Diskutiert werden zudem Auswirkungen auf das serotonerge System über eine Bindung an den Serotonintransporter, diese Bindung sei jedoch bei Dosierungen, wie sie in der Depressionstherapie verwendet werden, nicht bedeutsam. Da eine serotonerge Wirkkomponente fehle, könne das Medikament sogar mit irreversiblen MAO-Hemmern wie Tranylcypromin bei sehr schweren therapieresistenten Depressionen kombiniert werden.

Wenig relevant für die Stimmungsaufhellung scheint der dissoziative Effekt von Ketamin zu sein. „Darauf beruht die antidepressive Wirkung vermutlich nicht, denn diese tritt erst später auf.“ Zudem würden die dissoziativen Erlebnisse von den Patienten eher als negativ und beängstigend empfunden.

Bekannt wurde Ketamin vor allem über seine rasche Wirkweise: Kasper verwiese auf eine Metaanalyse von kleineren Studien mit insgesamt 150 depressiven Patienten. Von diesen hätten rund 70 % innerhalb eines Tages auf die Behandlung angesprochen, 30 % gelangten in dieser Zeit sogar in Remission. Allerdings seien die Studien sehr heterogen gewesen. Ähnlich rasch wirke die Substanz auf Suizidgedanken. Der Psychiater zitierte eine randomisiert-kontrollierte Studie mit 80 akut suizidalen Patienten. Unter einer Ketamin-Zusatztherapie war der Wert auf einer Suizidalitätsskala von zu Beginn 14 Punkten nach knapp vier Stunden auf 4 Punkte gesunken, mit Midazolam lediglich auf 10 Punkte. „Unter Ketamin war der suizidale Schub häufig schon nach zwei Stunden weg.“ Die Substanz scheine zudem auf unipolare und bipolare Depressionen ähnlich gut zu wirken, darauf deuteten insgesamt sieben Untersuchungen mit Bipolarpatienten. Kasper warnte jedoch vor einer Behandlung mit dem Wirkstoff bei einer Borderline-Störung, hier bestehe ein hohes Risiko für dissoziative Effekte.

Rückfallrate mehr als halbiert

Für die intravenöse Therapie sind nach Angaben Kaspers mindestens 0,5 mg/kg KG nötig, die Dosis könne bis 1 mg/kg KG gesteigert werden.

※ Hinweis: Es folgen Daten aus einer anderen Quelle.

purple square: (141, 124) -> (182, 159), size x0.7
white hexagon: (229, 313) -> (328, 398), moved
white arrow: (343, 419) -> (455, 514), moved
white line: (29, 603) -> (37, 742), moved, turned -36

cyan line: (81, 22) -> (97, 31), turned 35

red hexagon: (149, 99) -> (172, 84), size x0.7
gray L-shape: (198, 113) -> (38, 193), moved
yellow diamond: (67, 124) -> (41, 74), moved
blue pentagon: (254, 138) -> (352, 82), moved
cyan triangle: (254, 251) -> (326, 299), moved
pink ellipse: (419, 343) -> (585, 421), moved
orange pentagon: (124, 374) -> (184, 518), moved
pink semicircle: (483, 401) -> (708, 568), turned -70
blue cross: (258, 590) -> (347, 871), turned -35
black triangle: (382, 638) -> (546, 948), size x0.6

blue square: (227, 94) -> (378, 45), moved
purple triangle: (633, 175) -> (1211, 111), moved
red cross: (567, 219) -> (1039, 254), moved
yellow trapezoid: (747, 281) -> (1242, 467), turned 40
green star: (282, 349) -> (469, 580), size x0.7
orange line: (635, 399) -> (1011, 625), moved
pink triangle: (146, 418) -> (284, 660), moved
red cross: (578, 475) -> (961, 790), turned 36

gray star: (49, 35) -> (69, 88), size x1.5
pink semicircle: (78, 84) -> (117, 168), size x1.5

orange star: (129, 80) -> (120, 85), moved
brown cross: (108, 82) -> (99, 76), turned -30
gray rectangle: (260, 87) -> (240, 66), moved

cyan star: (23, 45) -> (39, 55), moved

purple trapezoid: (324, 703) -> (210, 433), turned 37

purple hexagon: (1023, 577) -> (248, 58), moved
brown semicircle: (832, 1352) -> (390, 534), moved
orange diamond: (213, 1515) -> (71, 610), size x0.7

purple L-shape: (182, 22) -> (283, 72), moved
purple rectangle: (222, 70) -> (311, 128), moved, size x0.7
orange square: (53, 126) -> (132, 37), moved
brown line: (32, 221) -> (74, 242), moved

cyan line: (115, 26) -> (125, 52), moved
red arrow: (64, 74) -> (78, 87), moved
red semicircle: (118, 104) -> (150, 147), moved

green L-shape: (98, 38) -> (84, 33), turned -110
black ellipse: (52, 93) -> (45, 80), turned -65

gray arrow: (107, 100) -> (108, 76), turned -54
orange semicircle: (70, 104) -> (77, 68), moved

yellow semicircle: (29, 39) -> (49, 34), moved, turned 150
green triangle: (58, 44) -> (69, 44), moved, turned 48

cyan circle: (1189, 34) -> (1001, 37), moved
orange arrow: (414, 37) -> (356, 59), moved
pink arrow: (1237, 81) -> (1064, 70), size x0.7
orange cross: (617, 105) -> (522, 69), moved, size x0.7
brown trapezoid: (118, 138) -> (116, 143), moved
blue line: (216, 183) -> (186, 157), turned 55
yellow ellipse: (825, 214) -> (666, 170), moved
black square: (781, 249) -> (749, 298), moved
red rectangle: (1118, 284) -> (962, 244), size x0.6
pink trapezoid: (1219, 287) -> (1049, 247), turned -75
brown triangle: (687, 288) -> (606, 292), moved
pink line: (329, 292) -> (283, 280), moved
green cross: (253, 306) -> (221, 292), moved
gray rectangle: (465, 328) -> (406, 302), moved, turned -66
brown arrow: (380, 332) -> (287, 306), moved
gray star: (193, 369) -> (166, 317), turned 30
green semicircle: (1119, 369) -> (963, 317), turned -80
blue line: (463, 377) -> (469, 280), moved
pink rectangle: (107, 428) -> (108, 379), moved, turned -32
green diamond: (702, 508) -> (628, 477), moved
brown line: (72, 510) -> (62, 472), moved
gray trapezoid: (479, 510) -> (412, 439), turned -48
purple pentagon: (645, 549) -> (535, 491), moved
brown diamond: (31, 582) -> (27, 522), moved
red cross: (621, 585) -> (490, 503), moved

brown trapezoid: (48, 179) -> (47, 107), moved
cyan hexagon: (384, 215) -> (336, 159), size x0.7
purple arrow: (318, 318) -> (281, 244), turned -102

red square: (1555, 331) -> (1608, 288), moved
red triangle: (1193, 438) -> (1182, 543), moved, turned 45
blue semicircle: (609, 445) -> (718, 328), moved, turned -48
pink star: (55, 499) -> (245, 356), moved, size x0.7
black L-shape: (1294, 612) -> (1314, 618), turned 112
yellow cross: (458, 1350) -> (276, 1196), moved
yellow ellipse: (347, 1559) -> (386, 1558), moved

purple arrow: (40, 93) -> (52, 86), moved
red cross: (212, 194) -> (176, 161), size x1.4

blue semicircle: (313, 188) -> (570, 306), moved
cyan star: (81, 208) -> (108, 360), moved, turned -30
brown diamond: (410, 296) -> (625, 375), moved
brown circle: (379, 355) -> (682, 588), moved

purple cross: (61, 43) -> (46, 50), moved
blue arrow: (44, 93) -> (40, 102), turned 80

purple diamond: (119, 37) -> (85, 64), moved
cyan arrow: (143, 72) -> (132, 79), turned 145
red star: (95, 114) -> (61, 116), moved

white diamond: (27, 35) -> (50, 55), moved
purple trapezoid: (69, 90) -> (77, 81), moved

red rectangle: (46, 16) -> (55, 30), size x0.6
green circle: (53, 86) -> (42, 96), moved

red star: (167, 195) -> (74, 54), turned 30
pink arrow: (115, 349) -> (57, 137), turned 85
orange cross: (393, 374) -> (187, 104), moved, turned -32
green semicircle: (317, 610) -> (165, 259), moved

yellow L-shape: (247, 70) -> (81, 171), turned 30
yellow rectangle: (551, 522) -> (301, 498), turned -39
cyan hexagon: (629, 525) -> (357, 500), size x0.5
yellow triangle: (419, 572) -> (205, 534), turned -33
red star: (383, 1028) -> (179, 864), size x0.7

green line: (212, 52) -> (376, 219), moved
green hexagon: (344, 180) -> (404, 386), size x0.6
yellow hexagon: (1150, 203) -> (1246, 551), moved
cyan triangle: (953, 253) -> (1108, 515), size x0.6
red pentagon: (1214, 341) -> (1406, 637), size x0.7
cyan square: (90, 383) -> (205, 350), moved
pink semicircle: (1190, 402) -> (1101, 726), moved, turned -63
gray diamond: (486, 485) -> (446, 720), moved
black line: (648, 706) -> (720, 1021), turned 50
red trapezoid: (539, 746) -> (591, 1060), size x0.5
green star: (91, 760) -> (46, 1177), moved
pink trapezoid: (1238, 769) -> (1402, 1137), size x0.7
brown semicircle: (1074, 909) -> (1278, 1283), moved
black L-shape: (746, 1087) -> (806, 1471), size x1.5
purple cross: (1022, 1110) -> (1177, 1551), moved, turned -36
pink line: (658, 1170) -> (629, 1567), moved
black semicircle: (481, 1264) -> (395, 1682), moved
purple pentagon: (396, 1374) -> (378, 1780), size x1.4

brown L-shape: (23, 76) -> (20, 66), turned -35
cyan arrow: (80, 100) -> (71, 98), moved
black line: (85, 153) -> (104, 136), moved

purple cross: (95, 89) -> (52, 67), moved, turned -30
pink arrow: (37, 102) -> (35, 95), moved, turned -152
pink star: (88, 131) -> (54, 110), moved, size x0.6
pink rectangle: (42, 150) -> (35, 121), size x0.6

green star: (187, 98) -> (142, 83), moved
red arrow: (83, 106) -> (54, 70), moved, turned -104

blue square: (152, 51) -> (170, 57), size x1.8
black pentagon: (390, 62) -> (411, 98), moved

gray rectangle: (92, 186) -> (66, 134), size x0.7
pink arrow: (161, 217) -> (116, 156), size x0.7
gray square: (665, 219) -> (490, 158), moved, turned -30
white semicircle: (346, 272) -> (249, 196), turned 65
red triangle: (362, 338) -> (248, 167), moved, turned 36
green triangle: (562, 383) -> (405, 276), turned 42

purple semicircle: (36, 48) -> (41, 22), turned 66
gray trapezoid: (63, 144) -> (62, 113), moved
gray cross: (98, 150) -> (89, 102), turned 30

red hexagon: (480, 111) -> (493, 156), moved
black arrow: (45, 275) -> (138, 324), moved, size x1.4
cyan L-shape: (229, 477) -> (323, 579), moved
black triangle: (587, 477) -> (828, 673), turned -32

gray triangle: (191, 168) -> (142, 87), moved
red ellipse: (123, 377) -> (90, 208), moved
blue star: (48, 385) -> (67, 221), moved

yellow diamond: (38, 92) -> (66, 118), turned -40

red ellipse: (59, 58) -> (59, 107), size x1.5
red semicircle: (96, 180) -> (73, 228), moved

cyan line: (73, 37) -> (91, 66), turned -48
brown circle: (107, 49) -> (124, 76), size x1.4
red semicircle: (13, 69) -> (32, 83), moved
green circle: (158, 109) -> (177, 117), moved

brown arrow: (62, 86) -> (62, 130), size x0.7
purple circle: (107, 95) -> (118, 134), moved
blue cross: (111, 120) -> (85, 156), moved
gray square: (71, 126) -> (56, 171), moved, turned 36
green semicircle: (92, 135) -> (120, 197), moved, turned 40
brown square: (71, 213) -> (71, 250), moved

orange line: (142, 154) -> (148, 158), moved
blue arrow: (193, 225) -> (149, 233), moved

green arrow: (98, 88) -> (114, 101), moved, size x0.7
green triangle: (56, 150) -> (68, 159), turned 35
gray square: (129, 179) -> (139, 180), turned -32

Kleinere Studien deuteten auf einen Nutzen einer Dosiseskalation nach schlechter Response, allerdings sei die Evidenz dafür noch recht mager.

Der Effekt der Behandlung scheint zudem lange anzuhalten. Kasper verwies auf aktuelle Phase-III-Daten zu intranasalem S-Ketamin als Add-on-Therapie: Hier betrug die Rückfallrate bei stabilen Respondern 26 %, mit Add-on-Placebo waren es 58 %. S-Ketamin wurde zunächst zweimal wöchentlich und anschließend zur Erhaltungstherapie alle zwei Wochen verabreicht.

Als häufige Nebenwirkungen der intravenösen Anwendung nannte der Psychiater vor allem Benommenheit, Unruhe und dissoziative Phänomene am Infusionstag. „Darüber müssen wir die Patienten aufklären.“ Deutlich schwächer ausgeprägt seien die Nebenwirkungen bei einer intranasalen Anwendung. Kasper wies darauf hin, dass Ketamin zur Depressionstherapie in einer rund zehnfach geringeren Dosis als zur Anästhesie verwendet werde. Auch missbräuchlich verwendetes Ketamin werde deutlich höher dosiert eingenommen. Dennoch werde nach einer Zulassung das Nasenspray wohl nicht einfach an die Patienten abgegeben, sondern unter ärztlicher Kontrolle appliziert.